The case report, “Feeding difficulty and developmental delay for 8 months and nystagmus for 4 months in an infant” was published in the Chinese Journal of Contemporary Pediatrics.
AADC deficiency’s atypical clinical symptoms usually delay diagnosis until children are around 3.9 years old. Because many of the symptoms are also common to other diseases, the condition is easily misdiagnosed.
Raising awareness of the condition is therefore crucial, especially in a country like China, where these cases are extremely rare.
The Chinese team of investigators reported for the first time a case of an 8-month-old boy with feeding difficulties, low muscle tone, delayed motor development, seizures, involuntary upward deviation of the eyes and droopy eyelids. The child had light skin and hair. He could not lift his head, sit alone or turn around. On occasion, he involuntarily moved his limbs.
Further physical examination revealed an enlarged spleen and decreased electrical insulation of neurons (demyelination).

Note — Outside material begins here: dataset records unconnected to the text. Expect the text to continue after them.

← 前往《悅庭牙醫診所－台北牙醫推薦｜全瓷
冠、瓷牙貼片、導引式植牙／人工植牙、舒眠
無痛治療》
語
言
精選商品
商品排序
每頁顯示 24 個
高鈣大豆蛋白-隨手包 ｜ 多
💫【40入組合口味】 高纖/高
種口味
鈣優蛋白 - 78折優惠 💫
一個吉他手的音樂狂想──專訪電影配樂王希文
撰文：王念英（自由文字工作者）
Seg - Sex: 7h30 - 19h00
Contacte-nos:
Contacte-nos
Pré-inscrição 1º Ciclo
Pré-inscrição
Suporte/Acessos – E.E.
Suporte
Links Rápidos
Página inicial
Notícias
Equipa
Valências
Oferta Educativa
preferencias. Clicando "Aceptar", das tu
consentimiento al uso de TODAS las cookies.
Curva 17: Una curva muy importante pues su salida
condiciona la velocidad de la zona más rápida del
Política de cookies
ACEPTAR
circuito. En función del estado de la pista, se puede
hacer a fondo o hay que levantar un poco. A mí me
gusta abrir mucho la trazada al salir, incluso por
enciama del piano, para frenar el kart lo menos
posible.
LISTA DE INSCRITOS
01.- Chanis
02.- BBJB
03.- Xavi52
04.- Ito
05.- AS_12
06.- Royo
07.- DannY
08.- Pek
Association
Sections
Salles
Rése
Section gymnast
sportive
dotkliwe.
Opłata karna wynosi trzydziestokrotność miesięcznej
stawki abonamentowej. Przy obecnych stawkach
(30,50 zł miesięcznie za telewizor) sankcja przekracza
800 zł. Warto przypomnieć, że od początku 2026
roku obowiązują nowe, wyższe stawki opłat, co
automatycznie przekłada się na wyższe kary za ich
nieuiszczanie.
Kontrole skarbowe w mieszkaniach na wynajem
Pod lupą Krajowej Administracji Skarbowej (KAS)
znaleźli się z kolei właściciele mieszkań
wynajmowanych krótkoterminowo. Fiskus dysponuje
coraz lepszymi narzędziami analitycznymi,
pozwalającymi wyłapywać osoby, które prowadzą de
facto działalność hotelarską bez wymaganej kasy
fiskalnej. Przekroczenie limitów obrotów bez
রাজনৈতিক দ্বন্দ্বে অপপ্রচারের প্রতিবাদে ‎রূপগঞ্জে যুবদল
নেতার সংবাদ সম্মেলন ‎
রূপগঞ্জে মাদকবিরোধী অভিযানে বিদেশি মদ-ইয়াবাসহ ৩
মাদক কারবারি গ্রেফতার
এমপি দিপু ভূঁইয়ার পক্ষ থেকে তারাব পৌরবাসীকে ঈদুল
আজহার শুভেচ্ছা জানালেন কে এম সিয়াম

Before hospital admission, vitamin B6 was given orally, 100 mg at a time, twice a day for three weeks.
Blood, urine, glucose, heart, liver and kidney tests were normal. Genetic testing showed two mutations in the DDC gene, coding for the AADC enzyme. The child’s parents said there was no family history of the disease.
Based on his clinical examination, the boy was diagnosed with AADC deficiency. This was confirmed by high levels of 3-O-methyldopa as measured by dried blood spot. This is a major metabolite of levodopa’s (L-DOPA) metabolism, which studies have associated with the disease.
Current management therapy for AADC deficiency only alleviates symptoms caused by low levels of dopamine and serotonin in the brain. Medication usually includes one or a combination of dopamine receptor agonists, monoamine oxidase inhibitors, and vitamin B6.
The boy was treated with the dopamine receptor agonist pramipexole dihydrochloride, the catechol-O-methyltransferase inhibitor entacapone (the drug blocks one of the enzymes that degrades dopamine), and vitamin B6.
Three days after starting therapy, the boy’s eyelids were no longer droopy; the frequency of involuntary eye movements was decreased. At this time, no changes to motor function were observed.
Treatment mildly increased muscle tone, and after six months of treatment the child was able to say “mother,” “father,” and other overlapping sounds. But there were no significant changes in motor function and involuntary eye movements and seizures kept occurring.
Given the difficulty in diagnosing AADC deficiency and the condition’s rarity, newborns should have their 3-O-methyldopa blood levels measured.
“Physicians should enhance their ability for identifying AADC deficiency, so as to facilitate early diagnosis and treatment of this disorder. Genetic counseling for birth health and prenatal diagnosis should be performed for parents in need,” researchers concluded.